18515212. Monte Carlo Self-Training for Speech Recognition simplified abstract (GOOGLE LLC)

From WikiPatents
Jump to navigation Jump to search

Monte Carlo Self-Training for Speech Recognition

Organization Name

GOOGLE LLC

Inventor(s)

Anshuman Tripathi of Mountain View CA (US)

Soheil Khorram of Redwood City CA (US)

Hasim Sak of Santa Clara CA (US)

Han Lu of Redwood WA (US)

Jaeyoung Kim of Cupertino CA (US)

Qian Zhang of Mountain View CA (US)

Monte Carlo Self-Training for Speech Recognition - A simplified explanation of the abstract

This abstract first appeared for US patent application 18515212 titled 'Monte Carlo Self-Training for Speech Recognition

Simplified Explanation

The method described in the abstract is for training a sequence transduction model using an unsupervised subnetwork with teacher and student branches. The teacher branch processes input features to predict probability distributions over possible output labels, while the student branch processes input features to predict probability distributions over possible output labels and updates its parameters based on the negative log likelihood term.
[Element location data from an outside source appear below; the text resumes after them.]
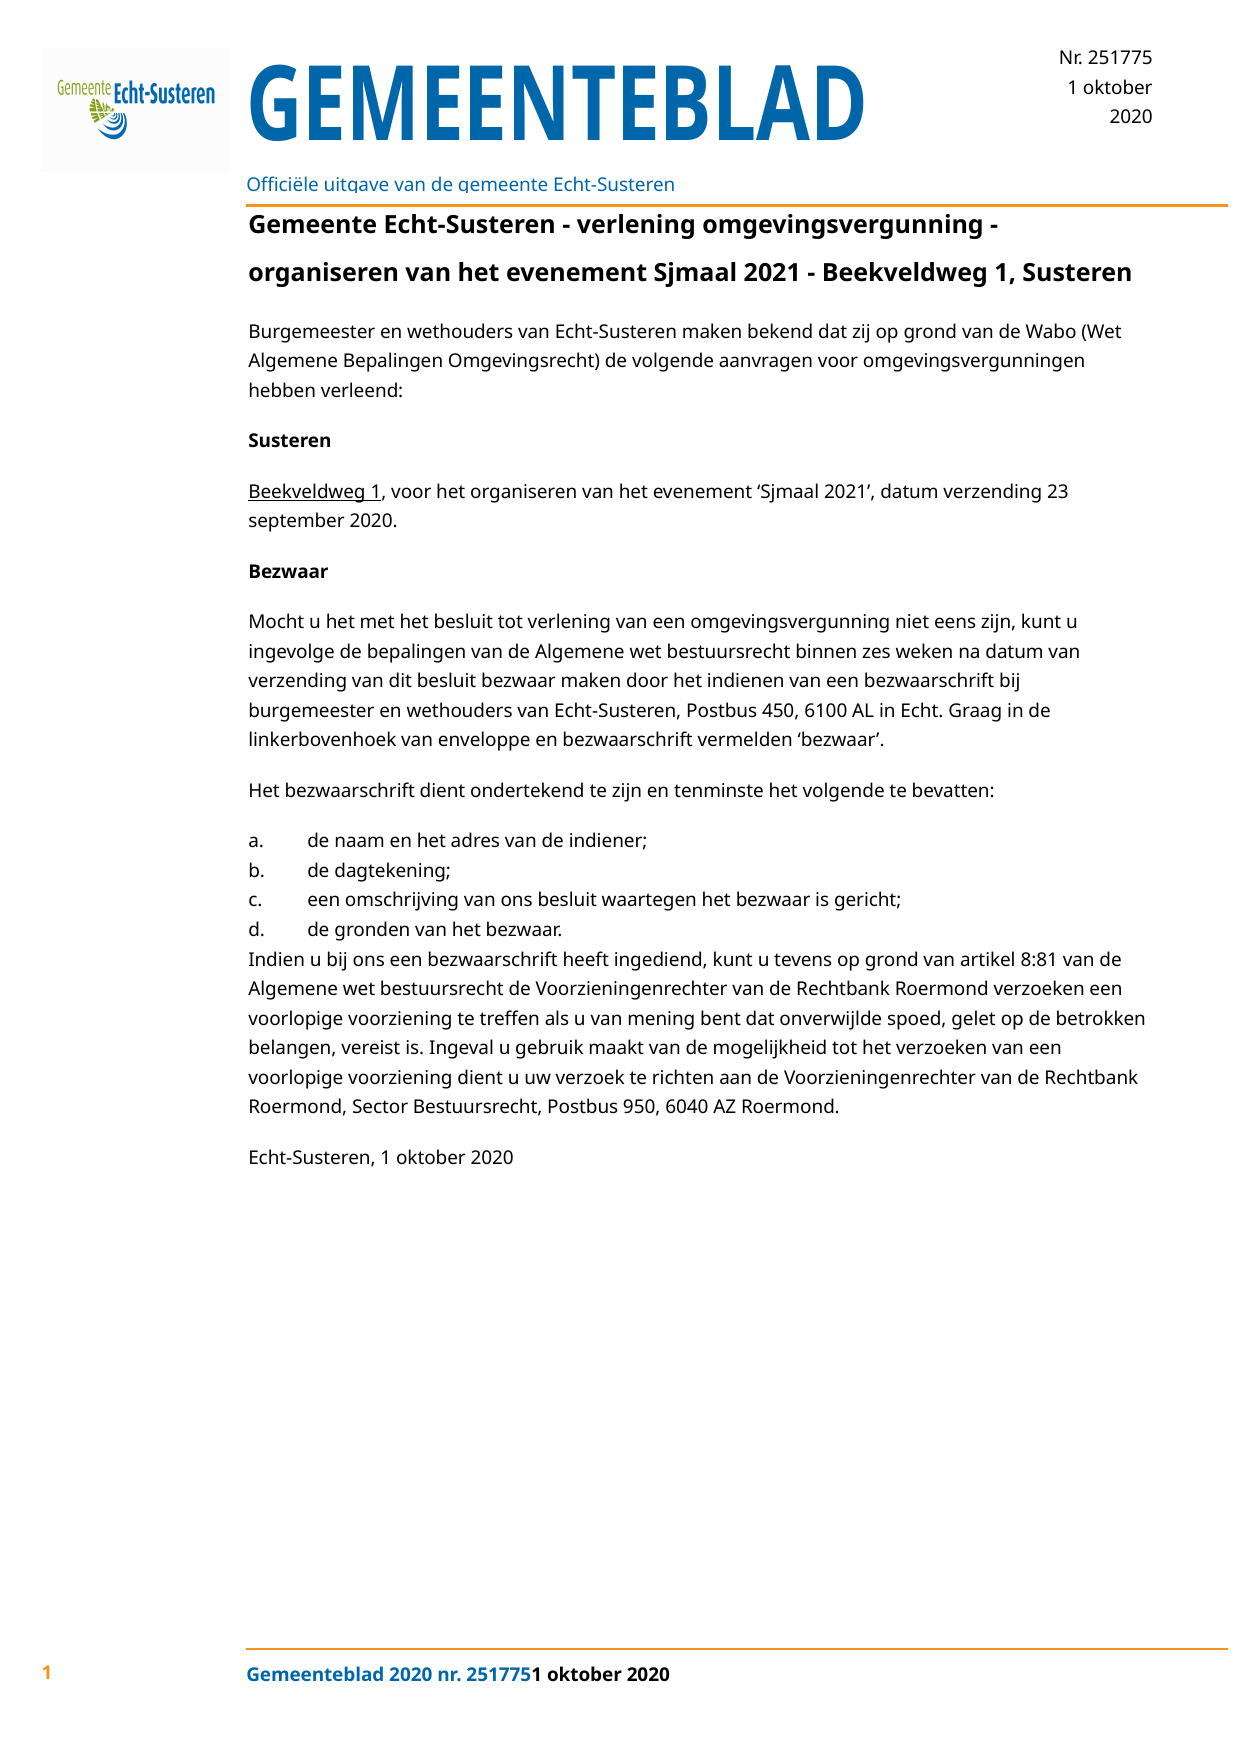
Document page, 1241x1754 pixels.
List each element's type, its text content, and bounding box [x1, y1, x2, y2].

list de naam en het adres van de indiener; [248, 827, 1152, 853]
text Het bezwaarschrift dient ondertekend te zijn en tenminste het volgende te bevatten: [248, 777, 1152, 803]
list de dagtekening; [248, 857, 1152, 883]
text Mocht u het met het besluit tot verlening van een omgevingsvergunning niet eens zijn, kunt u ingevolge de bepalingen van de Algemene wet bestuursrecht binnen zes weken na datum van verzending van dit besluit bezwaar maken door het indienen van een bezwaarschrift bij burgemeester en wethouders van Echt-Susteren, Postbus 450, 6100 AL in Echt. Graag in de linkerbovenhoek van enveloppe en bezwaarschrift vermelden ‘bezwaar’. [248, 608, 1152, 752]
list een omschrijving van ons besluit waartegen het bezwaar is gericht; [248, 887, 1152, 912]
picture [41, 47, 231, 172]
text Beekveldweg 1, voor het organiseren van het evenement ‘Sjmaal 2021’, datum verzending 23 september 2020. [248, 478, 1152, 533]
text Burgemeester en wethouders van Echt-Susteren maken bekend dat zij op grond van de Wabo (Wet Algemene Bepalingen Omgevingsrecht) de volgende aanvragen voor omgevingsvergunningen hebben verleend: [248, 318, 1152, 403]
text Gemeente Echt-Susteren - verlening omgevingsvergunning - organiseren van het evenement Sjmaal 2021 - Beekveldweg 1, Susteren [248, 207, 1152, 288]
text Bezwaar [248, 558, 1152, 584]
text Indien u bij ons een bezwaarschrift heeft ingediend, kunt u tevens op grond van artikel 8:81 van de Algemene wet bestuursrecht de Voorzieningenrechter van de Rechtbank Roermond verzoeken een voorlopige voorziening te treffen als u van mening bent dat onverwijlde spoed, gelet op de betrokken belangen, vereist is. Ingeval u gebruik maakt van de mogelijkheid tot het verzoeken van een voorlopige voorziening dient u uw verzoek te richten aan de Voorzieningenrechter van de Rechtbank Roermond, Sector Bestuursrecht, Postbus 950, 6040 AZ Roermond. [248, 946, 1152, 1119]
text Susteren [248, 427, 1152, 453]
list de gronden van het bezwaar. [248, 916, 1152, 942]
text Echt-Susteren, 1 oktober 2020 [248, 1144, 1152, 1170]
  • Sequence transduction model training method:
   * Utilizes unsupervised subnetwork with teacher and student branches
   * Teacher branch predicts probability distributions over output labels
   * Student branch predicts probability distributions over output labels and updates parameters based on negative log likelihood term
    • Potential Applications:**

- Natural language processing - Speech recognition - Machine translation

    • Problems Solved:**

- Training sequence transduction models without labeled data - Improving accuracy of output label predictions

    • Benefits:**

- Enables training of models with limited labeled data - Enhances performance of sequence transduction tasks

    • Potential Commercial Applications:**

- Development of advanced language processing systems - Implementation in automated transcription services

    • Possible Prior Art:**

- Previous methods for training sequence transduction models using unsupervised learning techniques

    • Unanswered Questions:**
    • 1. How does the method handle noisy input features during training?**

- The abstract does not provide information on how the method deals with noisy input features and their impact on the training process.

    • 2. What computational resources are required to implement this training method effectively?**

- The abstract does not mention the computational resources needed to train the sequence transduction model using the described method.


Original Abstract Submitted

A method for training a sequence transduction model includes receiving a sequence of unlabeled input features extracted from unlabeled input samples. Using a teacher branch of an unsupervised subnetwork, the method includes processing the sequence of input features to predict probability distributions over possible teacher branch output labels, sampling one or more sequences of teacher branch output labels, and determining a sequence of pseudo output labels based on the one or more sequences of teacher branch output labels. Using a student branch that includes a student encoder of the unsupervised subnetwork, the method includes processing the sequence of input 10 features to predict probability distributions over possible student branch output labels, determining a negative log likelihood term based on the predicted probability distributions over possible student branch output labels and the sequence of pseudo output labels, and updating parameters of the student encoder.